On or about May 2, 2012, Respondent mailed a copy of the April 23, 2012 email to George Meng, Esquire. Prior to May 2, 2012, Respondent had no relationship or communication with Mr. Meng. On or about May 2, 2012, Respondent forwarded a copy of the April 23, 2012 email to Paul Carlin, Esquire. On or about May 2, 2012, Respondent forwarded a copy of the April 23, 2012 email to Katherine Kelly Howard, Esquire.
On May 4, 2012, Mr. Meng emailed Respondent asking why the April 23, 2012 email was sent to him, directing him to Rule 8.2, 8.3 and 8.4 of the Maryland Lawyers' Rules of Professional Conduct and requesting a response as how the April 23, 2012 email did not violate Rules 8.2 and 8.4 and did not require reporting to Petitioner pursuant to Rule 8.3. On May 10, 2012, no response having been received to his May 4 email, Mr. Meng again emailed Respondent requesting a response to the questions posed on May 4, 2012. On May 18, 2012, Respondent emailed Mr. Meng stating, "You should have something from me in your mail Monday." On May 18, 2012, Respondent mailed Mr. Meng a letter directed to Chief of Police J. Thomas Manger, Montgomery County, Maryland. The May 18, 2012 letter did not, in any way, respond to the questions posed by Mr. Meng in his emails of May 4 and May 10. Mr. Meng received the May 18, 2012 letter on May 21, 2012. On May 21, 2012, Mr. Meng emailed Respondent again requesting a response to his May 4 and May 10 emails.
On May 23, 2012, no further communication having been received from Respondent, Mr. Meng filed a complaint with the Petitioner and enclosed: (1) Respondent's April 23, 2012 email, (2) Mr. Meng's May 4, 2012 email to Respondent, (3) Mr. Meng's May 10, 2012 email to Respondent, (4) Mr. Meng's May 18, 2012 email to Respondent, (5) Respondent's letter of May 1, 2012 to Chief of Police J. Thomas Manger, and (6) Mr.
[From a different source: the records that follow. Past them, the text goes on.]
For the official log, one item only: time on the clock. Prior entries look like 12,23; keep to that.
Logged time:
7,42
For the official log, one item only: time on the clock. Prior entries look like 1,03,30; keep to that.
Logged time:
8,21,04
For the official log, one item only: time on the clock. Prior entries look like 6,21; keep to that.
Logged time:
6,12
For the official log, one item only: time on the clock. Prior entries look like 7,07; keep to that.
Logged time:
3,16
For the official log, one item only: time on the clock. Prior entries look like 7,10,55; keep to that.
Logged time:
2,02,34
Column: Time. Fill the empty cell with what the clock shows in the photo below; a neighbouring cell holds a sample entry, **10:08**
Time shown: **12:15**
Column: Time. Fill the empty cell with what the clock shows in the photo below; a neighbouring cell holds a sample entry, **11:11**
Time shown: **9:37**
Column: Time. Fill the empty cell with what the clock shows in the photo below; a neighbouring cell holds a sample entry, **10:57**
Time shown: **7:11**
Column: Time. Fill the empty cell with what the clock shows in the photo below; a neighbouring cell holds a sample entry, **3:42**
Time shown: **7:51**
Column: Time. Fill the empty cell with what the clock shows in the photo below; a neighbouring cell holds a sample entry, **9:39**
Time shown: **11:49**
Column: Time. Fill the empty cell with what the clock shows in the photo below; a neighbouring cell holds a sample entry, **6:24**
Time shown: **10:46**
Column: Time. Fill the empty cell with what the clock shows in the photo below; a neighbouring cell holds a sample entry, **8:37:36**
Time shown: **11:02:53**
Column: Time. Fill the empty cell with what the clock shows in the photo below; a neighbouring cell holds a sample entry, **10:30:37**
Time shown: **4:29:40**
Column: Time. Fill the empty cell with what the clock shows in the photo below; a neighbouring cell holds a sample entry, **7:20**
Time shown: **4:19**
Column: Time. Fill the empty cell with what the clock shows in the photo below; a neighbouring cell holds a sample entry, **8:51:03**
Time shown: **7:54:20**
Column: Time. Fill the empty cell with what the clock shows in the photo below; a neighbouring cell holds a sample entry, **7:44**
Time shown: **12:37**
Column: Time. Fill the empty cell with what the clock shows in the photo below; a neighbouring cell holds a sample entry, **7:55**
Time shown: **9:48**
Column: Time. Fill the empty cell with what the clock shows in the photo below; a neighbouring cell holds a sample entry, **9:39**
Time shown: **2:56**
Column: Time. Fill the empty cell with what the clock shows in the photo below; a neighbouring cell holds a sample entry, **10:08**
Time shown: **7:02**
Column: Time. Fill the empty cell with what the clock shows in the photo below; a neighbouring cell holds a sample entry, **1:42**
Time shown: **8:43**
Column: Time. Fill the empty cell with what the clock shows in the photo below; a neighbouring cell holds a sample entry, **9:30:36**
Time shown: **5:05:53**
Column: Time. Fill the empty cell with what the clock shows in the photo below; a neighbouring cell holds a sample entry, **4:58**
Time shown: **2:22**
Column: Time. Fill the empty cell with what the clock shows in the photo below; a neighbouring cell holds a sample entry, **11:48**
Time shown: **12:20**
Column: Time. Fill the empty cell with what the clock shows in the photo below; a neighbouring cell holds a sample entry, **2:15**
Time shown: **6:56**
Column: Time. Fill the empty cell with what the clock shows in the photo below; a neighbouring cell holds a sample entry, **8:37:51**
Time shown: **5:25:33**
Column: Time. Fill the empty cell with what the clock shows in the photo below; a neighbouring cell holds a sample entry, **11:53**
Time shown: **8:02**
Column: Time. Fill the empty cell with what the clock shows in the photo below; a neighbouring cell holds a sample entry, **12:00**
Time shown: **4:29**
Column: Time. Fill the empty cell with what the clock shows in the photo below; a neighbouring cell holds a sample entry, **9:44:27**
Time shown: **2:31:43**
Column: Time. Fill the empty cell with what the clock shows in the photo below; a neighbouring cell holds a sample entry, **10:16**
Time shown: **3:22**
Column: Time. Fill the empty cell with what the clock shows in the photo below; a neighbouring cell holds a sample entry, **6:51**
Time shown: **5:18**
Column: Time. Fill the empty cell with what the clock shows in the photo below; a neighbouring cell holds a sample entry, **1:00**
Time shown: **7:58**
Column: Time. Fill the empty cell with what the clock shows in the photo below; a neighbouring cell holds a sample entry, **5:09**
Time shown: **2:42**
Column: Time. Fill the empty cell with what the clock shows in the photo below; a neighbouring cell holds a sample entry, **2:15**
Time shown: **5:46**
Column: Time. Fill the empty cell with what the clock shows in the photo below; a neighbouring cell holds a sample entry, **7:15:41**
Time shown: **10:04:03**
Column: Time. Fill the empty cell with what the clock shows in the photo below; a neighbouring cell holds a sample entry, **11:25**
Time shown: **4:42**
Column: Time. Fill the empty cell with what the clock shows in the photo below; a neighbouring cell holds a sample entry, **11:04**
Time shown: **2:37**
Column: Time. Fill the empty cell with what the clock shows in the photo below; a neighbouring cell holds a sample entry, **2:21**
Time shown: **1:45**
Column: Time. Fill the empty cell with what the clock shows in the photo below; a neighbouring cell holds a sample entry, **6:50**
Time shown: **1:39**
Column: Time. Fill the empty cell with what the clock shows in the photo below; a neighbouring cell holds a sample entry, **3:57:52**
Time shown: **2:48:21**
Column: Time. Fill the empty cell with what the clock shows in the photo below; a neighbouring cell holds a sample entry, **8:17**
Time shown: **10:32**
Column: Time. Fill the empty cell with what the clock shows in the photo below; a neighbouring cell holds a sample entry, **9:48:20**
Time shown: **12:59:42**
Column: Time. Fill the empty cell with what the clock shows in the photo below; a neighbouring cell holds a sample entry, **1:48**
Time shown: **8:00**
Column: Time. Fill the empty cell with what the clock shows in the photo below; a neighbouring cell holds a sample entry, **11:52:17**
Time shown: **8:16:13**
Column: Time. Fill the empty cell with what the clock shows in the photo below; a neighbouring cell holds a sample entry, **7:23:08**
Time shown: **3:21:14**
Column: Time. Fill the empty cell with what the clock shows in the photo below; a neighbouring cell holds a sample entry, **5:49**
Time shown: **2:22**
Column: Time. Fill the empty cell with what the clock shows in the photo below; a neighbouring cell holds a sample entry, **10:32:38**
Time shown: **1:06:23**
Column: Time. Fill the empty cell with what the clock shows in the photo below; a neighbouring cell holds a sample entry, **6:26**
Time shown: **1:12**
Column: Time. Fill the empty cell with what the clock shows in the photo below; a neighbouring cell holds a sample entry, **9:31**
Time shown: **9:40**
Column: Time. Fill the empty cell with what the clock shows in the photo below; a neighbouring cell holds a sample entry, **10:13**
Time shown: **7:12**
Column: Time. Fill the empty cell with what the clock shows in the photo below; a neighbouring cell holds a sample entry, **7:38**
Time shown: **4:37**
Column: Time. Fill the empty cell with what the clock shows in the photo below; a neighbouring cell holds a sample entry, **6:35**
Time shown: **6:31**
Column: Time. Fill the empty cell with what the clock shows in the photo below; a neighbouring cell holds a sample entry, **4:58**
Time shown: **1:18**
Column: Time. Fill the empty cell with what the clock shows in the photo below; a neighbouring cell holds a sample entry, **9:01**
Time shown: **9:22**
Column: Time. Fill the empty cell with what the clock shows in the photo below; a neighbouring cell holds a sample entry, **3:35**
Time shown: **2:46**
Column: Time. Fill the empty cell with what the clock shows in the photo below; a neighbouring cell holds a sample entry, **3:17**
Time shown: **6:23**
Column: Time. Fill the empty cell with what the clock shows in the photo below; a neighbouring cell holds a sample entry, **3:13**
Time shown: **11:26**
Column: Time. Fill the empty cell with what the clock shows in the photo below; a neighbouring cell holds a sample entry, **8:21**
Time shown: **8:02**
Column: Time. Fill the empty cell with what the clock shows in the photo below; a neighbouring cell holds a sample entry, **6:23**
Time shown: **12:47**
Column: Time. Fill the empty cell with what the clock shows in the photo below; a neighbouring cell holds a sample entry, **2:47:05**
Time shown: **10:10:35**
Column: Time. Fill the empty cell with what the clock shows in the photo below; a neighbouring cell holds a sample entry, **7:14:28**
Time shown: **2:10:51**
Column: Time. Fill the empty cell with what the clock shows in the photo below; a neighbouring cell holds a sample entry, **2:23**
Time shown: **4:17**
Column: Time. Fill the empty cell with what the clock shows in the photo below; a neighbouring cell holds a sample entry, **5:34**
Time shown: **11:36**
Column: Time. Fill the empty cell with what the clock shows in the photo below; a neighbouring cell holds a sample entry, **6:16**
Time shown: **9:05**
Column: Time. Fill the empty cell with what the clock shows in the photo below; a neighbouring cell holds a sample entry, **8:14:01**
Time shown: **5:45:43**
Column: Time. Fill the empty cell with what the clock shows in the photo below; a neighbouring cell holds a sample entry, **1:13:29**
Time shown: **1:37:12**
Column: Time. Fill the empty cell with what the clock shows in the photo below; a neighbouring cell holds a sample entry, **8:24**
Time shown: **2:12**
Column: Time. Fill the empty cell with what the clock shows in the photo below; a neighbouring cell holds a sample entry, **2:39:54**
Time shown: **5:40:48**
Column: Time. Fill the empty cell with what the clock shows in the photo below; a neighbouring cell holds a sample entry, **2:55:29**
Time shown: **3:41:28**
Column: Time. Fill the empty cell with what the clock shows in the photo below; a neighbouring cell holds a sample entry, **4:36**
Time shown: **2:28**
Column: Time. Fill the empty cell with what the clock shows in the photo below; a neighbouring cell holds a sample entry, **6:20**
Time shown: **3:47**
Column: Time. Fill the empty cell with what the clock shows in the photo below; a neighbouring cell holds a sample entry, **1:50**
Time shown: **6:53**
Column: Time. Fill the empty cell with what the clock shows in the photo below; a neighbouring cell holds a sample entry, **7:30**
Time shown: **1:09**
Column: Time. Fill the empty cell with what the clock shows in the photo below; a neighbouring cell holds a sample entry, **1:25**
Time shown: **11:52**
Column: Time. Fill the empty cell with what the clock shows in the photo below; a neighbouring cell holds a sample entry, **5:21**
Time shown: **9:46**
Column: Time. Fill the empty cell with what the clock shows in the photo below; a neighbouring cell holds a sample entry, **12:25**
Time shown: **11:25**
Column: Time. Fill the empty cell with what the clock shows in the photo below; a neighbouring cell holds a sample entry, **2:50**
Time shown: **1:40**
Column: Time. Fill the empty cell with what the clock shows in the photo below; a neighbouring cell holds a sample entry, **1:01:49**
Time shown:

Meng's May 21, 2012 email to Respondent.
Attorney George Meng was no ordinary member of the Maryland Bar.  He was a long-time member of the Attorney Grievance Commission.  Meng's complaint was forwarded to Frost by Bar Counsel. Frost responded:
"The statements of mine concerning which objections have been presented to your office are protected from state action by the free speech clause of the First Amendment to the United States Constitution." 
The next day, Frost followed up with a letter stating:
How did it happen, I wonder, that ten days after my e-mail message of April 24 long-time A.G.C. of Maryland Commissioner George Meng (to whom I had forwarded that e-mail on the subject perjury) sends me an e-mail message (for the first time in his life) with the absurd allegation that I'm in violation of Rule 8 of the Rules of Professional Responsibility? No reasonably prudent individual would believe that you and he and, most likely, some other people had not conferred with one another about me and my truth-telling before on May 4th George undertook his fruitless efforts to have me assume the role of attorney respondent who offers an explanation/states some defense to a "complaint." How did you as the Maryland Bar Counsel dare to get involved in this sort of activity, Glenn? You should be ashamed of yourself.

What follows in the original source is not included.